Wegen „Ketzerei“ droht dem Journalisten und Blogger Hamza Kashgari der Tod – sein Fall ist exemplarisch für unzählige Menschen, die wegen ihrer Haltung zu religiösen Lehren weiter verfolgt und drangsaliert werden. Der Zentralrat der Muslime in Deutschland schweigt dazu wie üblich. Der Autor Hamed Abdel-Samad und wenige andere nicht.
von Arik Platzek
Hamza Kashgari
Drei Mitteilungen auf Twitter genügten, um Hamza Kashgari in Todesgefahr zu bringen. Am 4. Februar 2012 schrieb der 23-Jährige Journalist in Saudi-Arabien während eines Feiertags zu Ehren des vermuteten Geburtstags des islamischen Propheten Mohammed drei Nachrichten. Drei nicht einmal 140 Zeichen lange Botschaften, über die sich evangelische Pfarrer vermutlich freuen würden, wenn ein junger Mann aus der Gemeinde als Christ so daherreden würde.

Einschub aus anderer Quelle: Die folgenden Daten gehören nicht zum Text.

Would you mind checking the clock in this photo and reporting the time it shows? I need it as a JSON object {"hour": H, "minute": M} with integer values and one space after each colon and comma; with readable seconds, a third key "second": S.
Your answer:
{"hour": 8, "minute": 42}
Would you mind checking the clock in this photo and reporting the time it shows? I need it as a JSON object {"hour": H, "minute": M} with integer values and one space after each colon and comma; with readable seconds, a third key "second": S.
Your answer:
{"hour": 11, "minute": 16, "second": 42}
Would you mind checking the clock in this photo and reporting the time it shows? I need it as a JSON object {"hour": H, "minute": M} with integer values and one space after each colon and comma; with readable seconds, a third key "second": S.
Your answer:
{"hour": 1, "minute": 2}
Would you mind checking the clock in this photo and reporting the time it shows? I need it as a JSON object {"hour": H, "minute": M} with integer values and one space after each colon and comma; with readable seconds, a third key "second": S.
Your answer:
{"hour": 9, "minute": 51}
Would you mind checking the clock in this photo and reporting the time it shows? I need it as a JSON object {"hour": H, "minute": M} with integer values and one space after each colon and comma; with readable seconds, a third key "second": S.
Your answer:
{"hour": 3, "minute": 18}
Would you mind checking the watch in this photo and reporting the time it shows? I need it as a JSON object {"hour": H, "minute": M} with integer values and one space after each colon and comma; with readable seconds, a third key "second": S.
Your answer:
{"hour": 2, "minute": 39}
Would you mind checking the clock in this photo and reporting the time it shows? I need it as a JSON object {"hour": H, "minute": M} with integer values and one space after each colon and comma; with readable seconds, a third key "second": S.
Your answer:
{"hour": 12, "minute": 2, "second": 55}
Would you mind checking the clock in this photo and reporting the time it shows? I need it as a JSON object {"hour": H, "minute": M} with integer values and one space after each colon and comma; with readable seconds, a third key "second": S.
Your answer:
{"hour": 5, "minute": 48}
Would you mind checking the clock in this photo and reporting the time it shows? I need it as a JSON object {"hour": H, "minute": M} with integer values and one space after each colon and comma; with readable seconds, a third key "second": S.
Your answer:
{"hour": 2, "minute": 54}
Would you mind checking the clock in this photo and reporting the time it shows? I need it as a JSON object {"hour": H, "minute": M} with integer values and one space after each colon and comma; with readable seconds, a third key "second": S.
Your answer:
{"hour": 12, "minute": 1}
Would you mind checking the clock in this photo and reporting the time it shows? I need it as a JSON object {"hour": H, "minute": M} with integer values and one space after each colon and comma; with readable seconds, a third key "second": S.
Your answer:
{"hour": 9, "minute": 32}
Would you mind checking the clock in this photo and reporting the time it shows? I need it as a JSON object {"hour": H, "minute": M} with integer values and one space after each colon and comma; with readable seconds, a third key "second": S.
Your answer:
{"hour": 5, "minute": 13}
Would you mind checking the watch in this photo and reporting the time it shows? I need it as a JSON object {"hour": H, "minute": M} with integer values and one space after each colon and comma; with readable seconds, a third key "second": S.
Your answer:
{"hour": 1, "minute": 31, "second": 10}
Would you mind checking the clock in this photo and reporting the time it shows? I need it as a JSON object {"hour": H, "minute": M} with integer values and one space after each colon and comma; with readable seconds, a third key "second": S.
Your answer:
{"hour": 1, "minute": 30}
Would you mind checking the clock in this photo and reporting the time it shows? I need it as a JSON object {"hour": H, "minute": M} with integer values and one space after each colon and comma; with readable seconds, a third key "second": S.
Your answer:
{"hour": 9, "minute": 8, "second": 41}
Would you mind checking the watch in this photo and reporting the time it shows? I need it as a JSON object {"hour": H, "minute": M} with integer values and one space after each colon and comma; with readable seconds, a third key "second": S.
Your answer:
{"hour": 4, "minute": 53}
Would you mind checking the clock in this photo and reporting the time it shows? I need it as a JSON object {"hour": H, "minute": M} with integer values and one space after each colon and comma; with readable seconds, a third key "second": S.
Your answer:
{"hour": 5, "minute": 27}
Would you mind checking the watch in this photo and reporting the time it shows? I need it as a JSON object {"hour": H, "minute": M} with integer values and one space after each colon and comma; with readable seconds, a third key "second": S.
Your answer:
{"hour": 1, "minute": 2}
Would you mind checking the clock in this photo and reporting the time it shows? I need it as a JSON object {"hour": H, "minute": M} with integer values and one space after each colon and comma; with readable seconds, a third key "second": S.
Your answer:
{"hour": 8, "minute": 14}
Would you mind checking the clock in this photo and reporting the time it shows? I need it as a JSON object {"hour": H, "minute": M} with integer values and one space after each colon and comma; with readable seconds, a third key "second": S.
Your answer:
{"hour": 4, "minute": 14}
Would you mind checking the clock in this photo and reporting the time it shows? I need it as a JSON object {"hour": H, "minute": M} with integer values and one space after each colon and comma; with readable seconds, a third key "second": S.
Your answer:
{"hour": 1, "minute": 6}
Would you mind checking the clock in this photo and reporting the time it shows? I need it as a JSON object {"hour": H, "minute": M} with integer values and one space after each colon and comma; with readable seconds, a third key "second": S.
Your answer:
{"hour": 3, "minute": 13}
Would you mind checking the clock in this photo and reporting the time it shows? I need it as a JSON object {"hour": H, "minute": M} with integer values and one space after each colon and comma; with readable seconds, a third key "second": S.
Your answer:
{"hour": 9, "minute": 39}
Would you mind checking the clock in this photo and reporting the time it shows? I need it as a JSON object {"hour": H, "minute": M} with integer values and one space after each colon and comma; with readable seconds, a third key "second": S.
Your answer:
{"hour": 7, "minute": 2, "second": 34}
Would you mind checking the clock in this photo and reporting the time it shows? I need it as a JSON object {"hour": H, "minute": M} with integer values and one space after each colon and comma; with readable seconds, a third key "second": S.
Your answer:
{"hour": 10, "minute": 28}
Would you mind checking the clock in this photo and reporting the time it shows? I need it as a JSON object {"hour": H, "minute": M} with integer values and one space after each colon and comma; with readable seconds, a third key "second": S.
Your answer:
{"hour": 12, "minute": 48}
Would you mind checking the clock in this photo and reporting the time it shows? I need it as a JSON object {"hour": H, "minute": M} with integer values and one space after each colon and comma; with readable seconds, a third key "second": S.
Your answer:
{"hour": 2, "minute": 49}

In einem imaginären Zwiegespräch meinte Kashgari via Twitter unter anderem zur religiösen Sagengestalt: „Ich habe bestimmte Aspekte von Dir geliebt, andere gehasst und viele nicht verstanden.“
Mohammed sei für ihn eine Quelle der Inspiration gewesen, schrieb er weiter. Kaschgari erklärte, er habe die rebellischen Charakterzüge Mohammeds geliebt. Aber den göttlichen Heiligenschein lehne er ab und statt einem Gebet wolle Kashgari Mohammed die Hand schütteln. Es war der Dialog eines Gläubigen mit einer Phantasiegestalt und einem religiösen Idol, ohne Zeichen der Verachtung oder des Hasses.
Doch umgehend erhielt Hamza Kashgari, der früher als Journalist unter anderem für die Tageszeitung Al-Bilad schrieb, Zehntausende entrüsteter Reaktionen. Ein hochrangiges Komitee islamischer Theologen erklärte ihn zum Ungläubigen – ein Status, für den in Saudi-Arabien die Todesstrafe vorgesehen ist.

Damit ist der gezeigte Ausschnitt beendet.